Over the years I have talked with more than one woman who, when face with a breast cancer treatment decision, chose to have a double mastectomy. Their reasoning always revolved around completing removing the chance for a recurrence.
In an article I read today, the trend toward removing the second, unaffected breast, has increased dramatically, almost threefold, since 1998. While there has been a study done that indicates this trend, a follow up study is planned to try to determine the reason for the trend.
Lead author for the study report in the Journal of Medical Oncology, Dr Todd M. Tuttle, noted that “although there may be sound reasons for undergoing double mastectomy (avoidance of future mammograms and preventing a new cancer), the procedure does not improve breast cancer survival.”
It’s important to note that breast cancer can recur after a mastectomy and that it doesn’t necessarily recur in the other breast.

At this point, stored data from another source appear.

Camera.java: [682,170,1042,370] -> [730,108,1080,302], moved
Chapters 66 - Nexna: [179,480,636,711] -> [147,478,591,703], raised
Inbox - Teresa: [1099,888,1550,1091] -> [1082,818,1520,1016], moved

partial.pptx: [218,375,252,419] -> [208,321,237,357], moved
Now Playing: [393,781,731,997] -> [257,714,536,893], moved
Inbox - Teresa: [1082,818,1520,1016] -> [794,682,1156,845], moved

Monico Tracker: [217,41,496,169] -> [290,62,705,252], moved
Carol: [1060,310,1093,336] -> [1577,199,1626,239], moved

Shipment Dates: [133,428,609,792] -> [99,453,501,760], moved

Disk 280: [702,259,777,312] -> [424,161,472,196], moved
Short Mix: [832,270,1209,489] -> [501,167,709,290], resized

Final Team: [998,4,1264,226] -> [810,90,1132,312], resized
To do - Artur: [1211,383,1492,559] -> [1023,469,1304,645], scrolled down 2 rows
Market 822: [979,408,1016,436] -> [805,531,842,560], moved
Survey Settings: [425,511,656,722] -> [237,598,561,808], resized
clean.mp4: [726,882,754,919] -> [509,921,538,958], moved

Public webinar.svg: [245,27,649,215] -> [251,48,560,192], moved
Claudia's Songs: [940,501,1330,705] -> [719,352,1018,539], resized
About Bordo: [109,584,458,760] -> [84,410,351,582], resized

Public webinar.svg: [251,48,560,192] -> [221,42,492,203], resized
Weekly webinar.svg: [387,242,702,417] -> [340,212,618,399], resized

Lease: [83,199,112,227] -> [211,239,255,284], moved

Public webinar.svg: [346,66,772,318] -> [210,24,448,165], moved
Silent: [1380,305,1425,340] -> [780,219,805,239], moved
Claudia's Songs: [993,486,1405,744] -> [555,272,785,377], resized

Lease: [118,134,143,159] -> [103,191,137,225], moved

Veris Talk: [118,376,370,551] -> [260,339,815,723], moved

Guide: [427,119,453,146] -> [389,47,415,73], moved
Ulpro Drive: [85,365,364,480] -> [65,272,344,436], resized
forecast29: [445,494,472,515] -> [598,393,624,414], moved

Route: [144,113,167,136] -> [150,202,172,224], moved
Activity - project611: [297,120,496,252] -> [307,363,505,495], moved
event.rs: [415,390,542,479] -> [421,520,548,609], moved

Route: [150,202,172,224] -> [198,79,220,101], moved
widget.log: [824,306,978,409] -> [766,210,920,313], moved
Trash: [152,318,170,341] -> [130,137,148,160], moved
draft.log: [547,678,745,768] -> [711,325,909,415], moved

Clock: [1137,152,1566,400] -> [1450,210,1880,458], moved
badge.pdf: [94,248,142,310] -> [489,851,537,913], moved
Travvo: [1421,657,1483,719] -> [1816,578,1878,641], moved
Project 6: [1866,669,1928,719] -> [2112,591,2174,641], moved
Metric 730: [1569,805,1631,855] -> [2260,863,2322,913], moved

Recurrence is actually more likely in the originally affected site, “(in the treated breast or near the mastectomy scar) or as a distant recurrence somewhere else in the body. The most common sites of recurrence include the lymph nodes, the bones, liver, or lungs.”
Bottom line. From a life insurance standpoint, the very personal decision about whether or not to have a single or double mastectomy doesn’t come into play. The deciding factors remain the same. The stage and grade of the cancer and the time lapsed from the completion of treatment.